#### [What is required]
Format the lines from the start of the records through the line containing "returns 875 rpm", both ends included, as a JSON list of strings with one string per line and blank lines left out.
Dataset records Block Start
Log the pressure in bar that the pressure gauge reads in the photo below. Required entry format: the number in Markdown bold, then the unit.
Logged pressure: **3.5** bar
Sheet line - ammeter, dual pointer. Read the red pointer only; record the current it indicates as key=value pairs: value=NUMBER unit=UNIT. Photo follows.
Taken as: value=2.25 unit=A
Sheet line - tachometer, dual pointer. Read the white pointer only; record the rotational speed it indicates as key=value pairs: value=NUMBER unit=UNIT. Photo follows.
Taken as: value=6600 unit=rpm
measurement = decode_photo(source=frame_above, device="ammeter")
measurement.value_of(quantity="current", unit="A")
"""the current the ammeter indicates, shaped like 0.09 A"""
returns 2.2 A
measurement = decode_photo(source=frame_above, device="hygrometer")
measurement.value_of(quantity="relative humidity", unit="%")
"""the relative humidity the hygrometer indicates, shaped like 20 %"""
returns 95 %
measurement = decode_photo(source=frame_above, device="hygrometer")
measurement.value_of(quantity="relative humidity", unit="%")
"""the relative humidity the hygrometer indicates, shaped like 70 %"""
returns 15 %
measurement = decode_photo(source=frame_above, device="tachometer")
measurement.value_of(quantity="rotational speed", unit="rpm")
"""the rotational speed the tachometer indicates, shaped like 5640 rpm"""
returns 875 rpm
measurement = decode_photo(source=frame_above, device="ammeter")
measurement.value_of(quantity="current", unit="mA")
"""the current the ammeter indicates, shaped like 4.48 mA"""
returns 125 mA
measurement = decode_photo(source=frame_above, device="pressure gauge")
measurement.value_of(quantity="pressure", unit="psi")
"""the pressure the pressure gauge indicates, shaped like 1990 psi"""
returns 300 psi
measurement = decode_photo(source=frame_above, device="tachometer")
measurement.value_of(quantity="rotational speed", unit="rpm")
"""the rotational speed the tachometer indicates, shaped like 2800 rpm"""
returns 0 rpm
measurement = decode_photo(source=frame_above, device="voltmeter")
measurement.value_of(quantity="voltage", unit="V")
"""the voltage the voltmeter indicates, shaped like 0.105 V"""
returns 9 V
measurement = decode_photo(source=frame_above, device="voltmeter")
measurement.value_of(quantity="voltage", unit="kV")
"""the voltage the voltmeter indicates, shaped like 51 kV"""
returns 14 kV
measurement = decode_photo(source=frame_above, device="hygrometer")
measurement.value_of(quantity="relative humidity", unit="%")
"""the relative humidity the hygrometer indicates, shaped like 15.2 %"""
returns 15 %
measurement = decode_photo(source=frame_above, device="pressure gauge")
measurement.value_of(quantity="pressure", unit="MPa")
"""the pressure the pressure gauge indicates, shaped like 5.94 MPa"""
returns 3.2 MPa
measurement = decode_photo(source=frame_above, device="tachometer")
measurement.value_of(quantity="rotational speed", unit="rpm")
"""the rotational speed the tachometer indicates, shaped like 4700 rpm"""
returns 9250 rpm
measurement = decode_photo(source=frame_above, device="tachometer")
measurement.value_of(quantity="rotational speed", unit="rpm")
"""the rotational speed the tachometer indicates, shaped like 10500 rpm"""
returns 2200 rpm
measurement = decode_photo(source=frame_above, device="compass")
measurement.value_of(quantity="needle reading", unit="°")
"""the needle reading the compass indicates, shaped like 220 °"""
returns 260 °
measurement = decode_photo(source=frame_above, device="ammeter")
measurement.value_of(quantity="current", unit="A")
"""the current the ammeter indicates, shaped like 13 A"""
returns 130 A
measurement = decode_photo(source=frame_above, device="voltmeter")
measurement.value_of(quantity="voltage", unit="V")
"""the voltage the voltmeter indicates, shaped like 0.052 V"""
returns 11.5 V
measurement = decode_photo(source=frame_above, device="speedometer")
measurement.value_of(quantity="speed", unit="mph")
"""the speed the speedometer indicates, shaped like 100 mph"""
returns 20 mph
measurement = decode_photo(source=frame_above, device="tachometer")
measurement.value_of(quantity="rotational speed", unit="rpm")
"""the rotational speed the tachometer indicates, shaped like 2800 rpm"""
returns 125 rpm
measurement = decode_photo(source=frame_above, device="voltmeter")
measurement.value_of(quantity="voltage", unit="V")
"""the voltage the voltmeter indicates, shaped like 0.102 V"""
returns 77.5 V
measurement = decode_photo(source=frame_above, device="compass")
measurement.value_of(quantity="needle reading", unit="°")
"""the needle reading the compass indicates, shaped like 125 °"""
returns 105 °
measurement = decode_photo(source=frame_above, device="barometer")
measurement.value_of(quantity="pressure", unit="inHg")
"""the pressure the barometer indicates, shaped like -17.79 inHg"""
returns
Dataset records Block End
#### [Exercise response]
[
  "Log the pressure in bar that the pressure gauge reads in the photo below. Required entry format: the number in Markdown bold, then the unit.",
  "Logged pressure: **3.5** bar",
  "Sheet line - ammeter, dual pointer. Read the red pointer only; record the current it indicates as key=value pairs: value=NUMBER unit=UNIT. Photo follows.",
  "Taken as: value=2.25 unit=A",
  "Sheet line - tachometer, dual pointer. Read the white pointer only; record the rotational speed it indicates as key=value pairs: value=NUMBER unit=UNIT. Photo follows.",
  "Taken as: value=6600 unit=rpm",
  "measurement = decode_photo(source=frame_above, device=\"ammeter\")",
  "measurement.value_of(quantity=\"current\", unit=\"A\")",
  "\"\"\"the current the ammeter indicates, shaped like 0.09 A\"\"\"",
  "returns 2.2 A",
  "measurement = decode_photo(source=frame_above, device=\"hygrometer\")",
  "measurement.value_of(quantity=\"relative humidity\", unit=\"%\")",
  "\"\"\"the relative humidity the hygrometer indicates, shaped like 20 %\"\"\"",
  "returns 95 %",
  "measurement = decode_photo(source=frame_above, device=\"hygrometer\")",
  "measurement.value_of(quantity=\"relative humidity\", unit=\"%\")",
  "\"\"\"the relative humidity the hygrometer indicates, shaped like 70 %\"\"\"",
  "returns 15 %",
  "measurement = decode_photo(source=frame_above, device=\"tachometer\")",
  "measurement.value_of(quantity=\"rotational speed\", unit=\"rpm\")",
  "\"\"\"the rotational speed the tachometer indicates, shaped like 5640 rpm\"\"\"",
  "returns 875 rpm"
]